What the task asks
The records follow. Retype them without a single change.

[Saved entries]
################

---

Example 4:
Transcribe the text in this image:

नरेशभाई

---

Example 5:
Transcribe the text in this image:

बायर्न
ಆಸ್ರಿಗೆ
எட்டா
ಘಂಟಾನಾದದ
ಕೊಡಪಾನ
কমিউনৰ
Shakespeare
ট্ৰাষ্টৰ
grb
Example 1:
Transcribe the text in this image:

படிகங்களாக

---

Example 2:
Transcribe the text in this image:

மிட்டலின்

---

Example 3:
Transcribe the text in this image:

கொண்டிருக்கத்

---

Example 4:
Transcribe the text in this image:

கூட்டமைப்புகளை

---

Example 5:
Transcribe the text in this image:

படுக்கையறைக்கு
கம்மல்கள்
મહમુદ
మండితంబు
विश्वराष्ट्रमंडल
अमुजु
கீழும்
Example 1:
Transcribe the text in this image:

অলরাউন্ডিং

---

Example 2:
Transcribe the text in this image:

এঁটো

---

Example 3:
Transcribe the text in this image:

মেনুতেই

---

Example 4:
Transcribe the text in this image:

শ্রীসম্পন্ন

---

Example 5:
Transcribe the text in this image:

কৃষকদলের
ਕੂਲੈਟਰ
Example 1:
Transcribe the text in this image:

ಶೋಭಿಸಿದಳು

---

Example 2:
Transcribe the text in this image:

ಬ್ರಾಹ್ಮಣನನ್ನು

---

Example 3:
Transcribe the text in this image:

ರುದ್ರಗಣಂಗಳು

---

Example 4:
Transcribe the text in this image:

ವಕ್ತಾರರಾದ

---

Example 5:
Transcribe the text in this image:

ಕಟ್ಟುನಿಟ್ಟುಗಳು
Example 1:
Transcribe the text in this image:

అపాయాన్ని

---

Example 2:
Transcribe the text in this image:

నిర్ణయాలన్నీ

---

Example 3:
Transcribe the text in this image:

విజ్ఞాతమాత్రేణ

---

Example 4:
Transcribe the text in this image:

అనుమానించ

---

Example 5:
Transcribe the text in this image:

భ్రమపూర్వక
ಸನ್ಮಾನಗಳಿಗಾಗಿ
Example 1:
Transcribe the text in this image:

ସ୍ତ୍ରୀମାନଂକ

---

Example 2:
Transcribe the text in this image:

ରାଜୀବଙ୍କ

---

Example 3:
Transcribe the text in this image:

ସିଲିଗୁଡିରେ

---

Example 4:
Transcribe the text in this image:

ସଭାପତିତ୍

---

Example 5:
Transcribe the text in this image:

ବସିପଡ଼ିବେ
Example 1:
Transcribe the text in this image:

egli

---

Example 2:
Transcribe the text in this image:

################

Response
---

Example 4:
Transcribe the text in this image:

नरेशभाई

---

Example 5:
Transcribe the text in this image:

बायर्न
ಆಸ್ರಿಗೆ
எட்டா
ಘಂಟಾನಾದದ
ಕೊಡಪಾನ
কমিউনৰ
Shakespeare
ট্ৰাষ্টৰ
grb
Example 1:
Transcribe the text in this image:

படிகங்களாக

---

Example 2:
Transcribe the text in this image:

மிட்டலின்

---

Example 3:
Transcribe the text in this image:

கொண்டிருக்கத்

---

Example 4:
Transcribe the text in this image:

கூட்டமைப்புகளை

---

Example 5:
Transcribe the text in this image:

படுக்கையறைக்கு
கம்மல்கள்
મહમુદ
మండితంబు
विश्वराष्ट्रमंडल
अमुजु
கீழும்
Example 1:
Transcribe the text in this image:

অলরাউন্ডিং

---

Example 2:
Transcribe the text in this image:

এঁটো

---

Example 3:
Transcribe the text in this image:

মেনুতেই

---

Example 4:
Transcribe the text in this image:

শ্রীসম্পন্ন

---

Example 5:
Transcribe the text in this image:

কৃষকদলের
ਕੂਲੈਟਰ
Example 1:
Transcribe the text in this image:

ಶೋಭಿಸಿದಳು

---

Example 2:
Transcribe the text in this image:

ಬ್ರಾಹ್ಮಣನನ್ನು

---

Example 3:
Transcribe the text in this image:

ರುದ್ರಗಣಂಗಳು

---

Example 4:
Transcribe the text in this image:

ವಕ್ತಾರರಾದ

---

Example 5:
Transcribe the text in this image:

ಕಟ್ಟುನಿಟ್ಟುಗಳು
Example 1:
Transcribe the text in this image:

అపాయాన్ని

---

Example 2:
Transcribe the text in this image:

నిర్ణయాలన్నీ

---

Example 3:
Transcribe the text in this image:

విజ్ఞాతమాత్రేణ

---

Example 4:
Transcribe the text in this image:

అనుమానించ

---

Example 5:
Transcribe the text in this image:

భ్రమపూర్వక
ಸನ್ಮಾನಗಳಿಗಾಗಿ
Example 1:
Transcribe the text in this image:

ସ୍ତ୍ରୀମାନଂକ

---

Example 2:
Transcribe the text in this image:

ରାଜୀବଙ୍କ

---

Example 3:
Transcribe the text in this image:

ସିଲିଗୁଡିରେ

---

Example 4:
Transcribe the text in this image:

ସଭାପତିତ୍

---

Example 5:
Transcribe the text in this image:

ବସିପଡ଼ିବେ
Example 1:
Transcribe the text in this image:

egli

---

Example 2:
Transcribe the text in this image:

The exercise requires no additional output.